In summary: some degree of relevance, including relevance to credit, is a sine qua non requirement for admitting evidence. If it has any relevance, then it has some potential for prejudice. The degree of relevance can be weighed against the amount of prejudice, and other factors may be taken into account. The judge must be satisfied that the parties will not have a fair trial, or that a witness's credit cannot be fairly assessed, unless the evidence is admitted. The statutory exclusion does not apply if, in his view, the interests of justice otherwise dictate."
"To my mind that submission can only be correct if the evidence of the spent convictions had so little relevance to the issue of credibility that its exclusion from the trial could not properly have made any material difference to the outcome.
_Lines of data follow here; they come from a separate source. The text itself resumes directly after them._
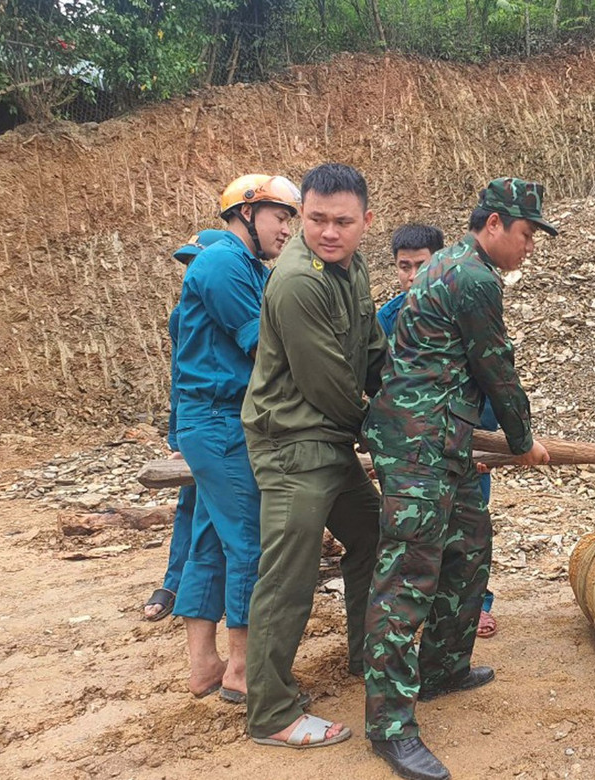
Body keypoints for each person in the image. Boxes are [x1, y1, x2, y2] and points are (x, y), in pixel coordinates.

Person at [361, 177, 553, 780]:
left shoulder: (451, 262)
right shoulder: (472, 277)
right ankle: (390, 726)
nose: (529, 246)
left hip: (447, 438)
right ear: (494, 224)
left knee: (469, 545)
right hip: (418, 445)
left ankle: (442, 668)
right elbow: (496, 367)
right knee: (407, 578)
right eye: (526, 233)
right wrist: (523, 441)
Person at [242, 163, 389, 749]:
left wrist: (409, 399)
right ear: (301, 214)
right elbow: (328, 385)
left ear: (366, 222)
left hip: (328, 439)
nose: (329, 232)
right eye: (317, 219)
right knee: (289, 574)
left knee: (372, 533)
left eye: (342, 222)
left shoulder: (354, 268)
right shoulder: (298, 281)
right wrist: (388, 431)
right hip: (293, 443)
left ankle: (366, 655)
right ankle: (271, 711)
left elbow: (371, 349)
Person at [171, 175, 299, 701]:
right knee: (250, 540)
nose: (287, 229)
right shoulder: (224, 263)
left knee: (209, 541)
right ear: (247, 213)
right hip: (222, 419)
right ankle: (243, 670)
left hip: (210, 420)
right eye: (280, 217)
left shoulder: (245, 266)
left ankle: (204, 664)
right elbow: (266, 347)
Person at [377, 223, 503, 639]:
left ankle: (475, 604)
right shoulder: (388, 319)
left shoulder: (466, 304)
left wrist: (486, 443)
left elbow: (489, 375)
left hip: (464, 439)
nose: (412, 276)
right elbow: (379, 382)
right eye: (404, 266)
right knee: (417, 533)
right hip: (414, 447)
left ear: (441, 262)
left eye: (421, 264)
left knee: (469, 532)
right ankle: (421, 613)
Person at [144, 229, 229, 622]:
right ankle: (175, 581)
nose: (192, 272)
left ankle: (208, 586)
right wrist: (176, 436)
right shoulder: (183, 316)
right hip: (201, 421)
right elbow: (180, 377)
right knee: (190, 499)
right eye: (189, 265)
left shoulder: (236, 302)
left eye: (199, 263)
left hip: (231, 420)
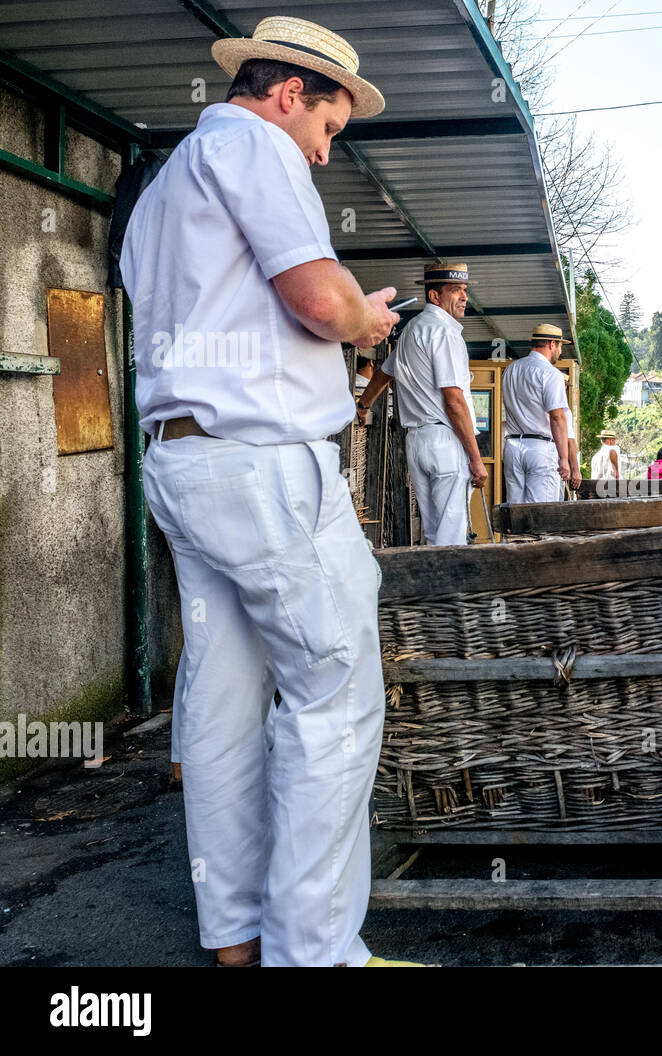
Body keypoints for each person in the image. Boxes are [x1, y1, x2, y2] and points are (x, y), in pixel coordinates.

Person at [121, 15, 404, 967]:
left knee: (225, 702)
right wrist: (364, 319)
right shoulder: (257, 145)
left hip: (182, 460)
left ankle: (235, 933)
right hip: (263, 465)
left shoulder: (163, 191)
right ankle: (313, 951)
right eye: (329, 128)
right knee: (334, 697)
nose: (325, 154)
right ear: (292, 94)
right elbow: (318, 300)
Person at [357, 263, 487, 544]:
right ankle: (450, 589)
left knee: (433, 532)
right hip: (444, 439)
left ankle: (432, 587)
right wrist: (476, 460)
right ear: (434, 297)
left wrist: (364, 405)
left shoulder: (411, 330)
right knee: (450, 535)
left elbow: (384, 372)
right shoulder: (445, 333)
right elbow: (454, 401)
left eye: (464, 290)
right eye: (455, 290)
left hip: (417, 441)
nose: (464, 296)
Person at [501, 323, 573, 504]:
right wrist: (564, 458)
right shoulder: (550, 374)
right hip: (540, 448)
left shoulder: (511, 370)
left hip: (512, 446)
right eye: (560, 346)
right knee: (541, 512)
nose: (560, 352)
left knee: (515, 510)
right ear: (551, 344)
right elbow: (557, 416)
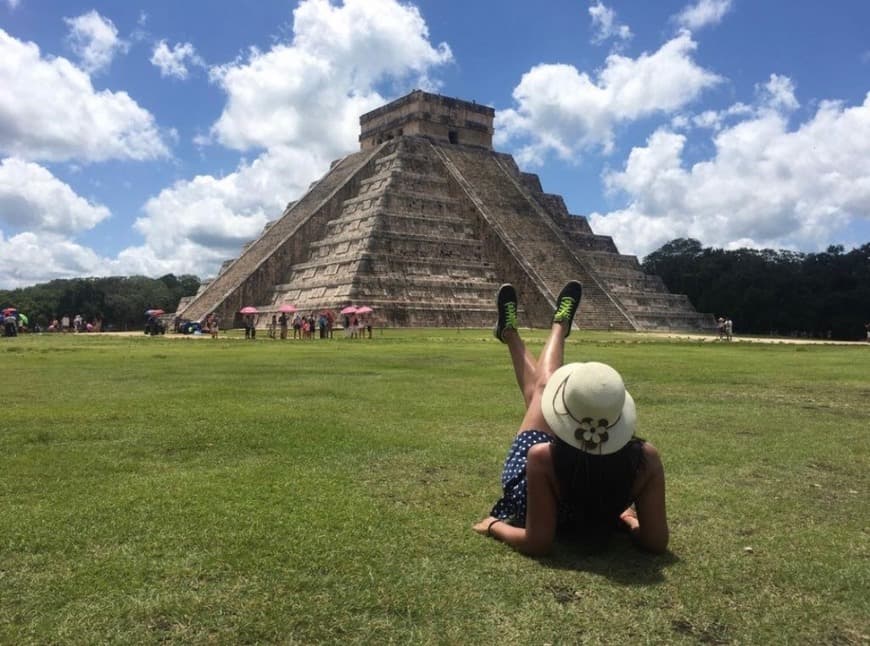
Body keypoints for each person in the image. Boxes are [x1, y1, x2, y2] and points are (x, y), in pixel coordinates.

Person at [473, 282, 669, 556]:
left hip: (538, 499)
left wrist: (494, 525)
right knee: (540, 390)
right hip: (595, 511)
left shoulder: (541, 456)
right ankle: (536, 329)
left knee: (542, 389)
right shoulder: (645, 458)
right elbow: (656, 542)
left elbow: (537, 541)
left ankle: (532, 330)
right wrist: (630, 519)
If the evidence could properly have made a material difference, then it seems to me self-evident that justice indicates that it should not be excluded….
In my view, the only escape route from this would be if it could be shown not only that the evidence could not properly have made a material difference, but also that the jury might well have unreasonably or perversely thought it did…."
"It is possible that I might myself have excluded the evidence on the grounds that it had little or no relevance to the credibility of the plaintiff; but since I accept that others could reasonably hold the opposite view, it seems to me that it would be wrong to substitute this possible view for that held by the judge who had the advantage, which I do not, of actually conducting the trial and thus of being able better to judge what justice required to be done."